# Digging



## MrTroyHouse (Jun 4, 2011)

We had a perfectly trained 18 month old great dane... until we brought home the boston terrier puppy. Heffy, the dane, is a digger, so we gave her a specific place in the yard to go at it. We even have a way to close it off and she wouldn't dig at all if her "sandbox" wasn't available. Now Heffy and Gimlet are both digging in some other spots in the yard. They almost always do this when we are not home, so it is hard to correct them and redirect to the appropriate digging spot. We've tried putting poop in the holes and they just dig it up. Any suggestions?


----------



## Tobi (Mar 18, 2011)

Digging isn't a behavioral issue generally, it's a stimulation issue, they are BORED, exercise them more regularly if you aren't, if you are work them harder. Tired stimulated dogs generally don't dig, Tobi did for a little bit, and we started upping his work, the same with my Husky that i had, he'd get a good 3-4 hours of exercise per day to stave the digging when he's been outside.


----------



## RawFedDogs (Jun 16, 2008)

Other than what Tobi said, there is no way to stop the digging unless you are with the dogs. I suggest keeping the dogs inside when you aren't out with them.

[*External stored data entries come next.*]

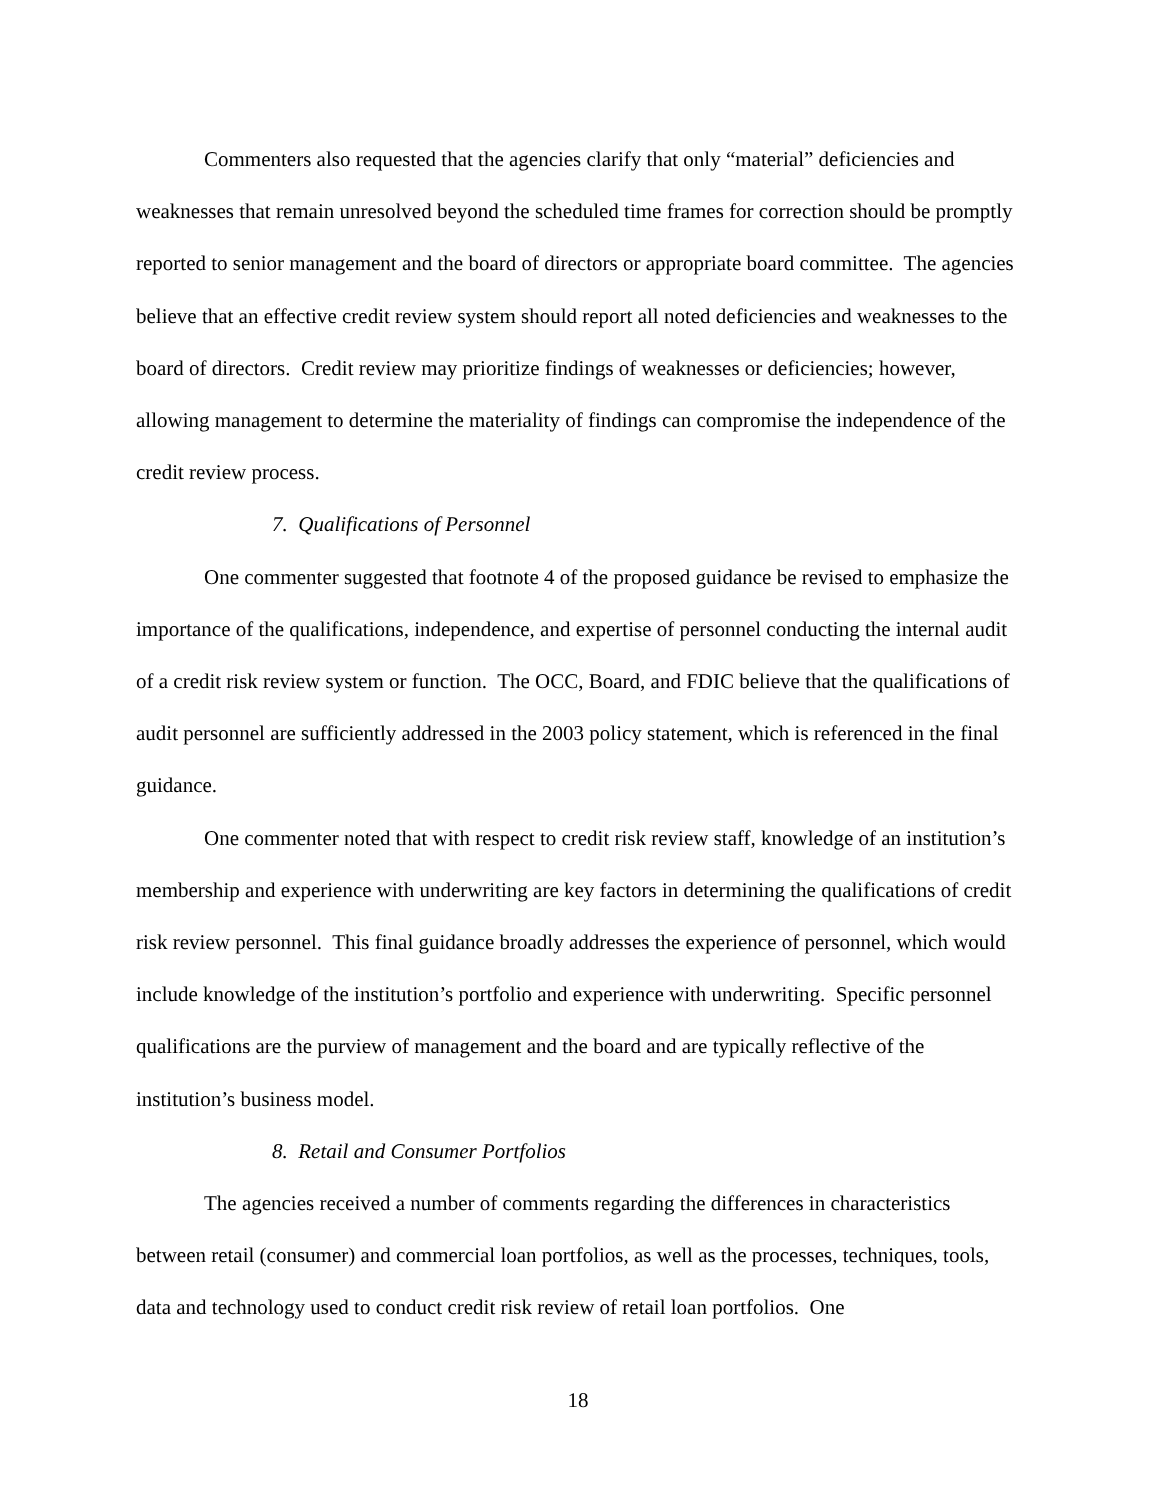Commenters also requested that the agencies clarify that only “material” deficiencies and weaknesses that remain unresolved beyond the scheduled time frames for correction should be promptly reported to senior management and the board of directors or appropriate board committee. The agencies believe that an effective credit review system should report all noted deficiencies and weaknesses to the board of directors. Credit review may prioritize findings of weaknesses or deficiencies; however, allowing management to determine the materiality of findings can compromise the independence of the credit review process.
7. Qualifications of Personnel
One commenter suggested that footnote 4 of the proposed guidance be revised to emphasize the importance of the qualifications, independence, and expertise of personnel conducting the internal audit of a credit risk review system or function. The OCC, Board, and FDIC believe that the qualifications of audit personnel are sufficiently addressed in the 2003 policy statement, which is referenced in the final guidance.
One commenter noted that with respect to credit risk review staff, knowledge of an institution’s membership and experience with underwriting are key factors in determining the qualifications of credit risk review personnel. This final guidance broadly addresses the experience of personnel, which would include knowledge of the institution’s portfolio and experience with underwriting. Specific personnel qualifications are the purview of management and the board and are typically reflective of the institution’s business model.
8. Retail and Consumer Portfolios
The agencies received a number of comments regarding the differences in characteristics between retail (consumer) and commercial loan portfolios, as well as the processes, techniques, tools, data and technology used to conduct credit risk review of retail loan portfolios. One
18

All those folk remedies like poop in the holes, mouse traps in the holes, etc just don't work.


----------



## MrTroyHouse (Jun 4, 2011)

Thanks for the advice! We will definitely try to up their activity level. We finally finished the puppy shots, so we are going to the dog park tonight.


----------



## Maxy24 (Mar 5, 2011)

If you deal with it now you can probably stop it from becoming too much of a habit. For now I'd never let them out unsupervised and if you need to keep them on a long line. As soon as they start to dig you can redirect them to the sandbox and I'd bet they'll quickly figure it out. Bury toys in the sand box too, it'll make it more fun. Once they've gone a good week without trying to dig anywhere else you are probably safe enough to let them out unsupervised again but I'd still keep an eye on them the first few times to make sure they're still behaving.


----------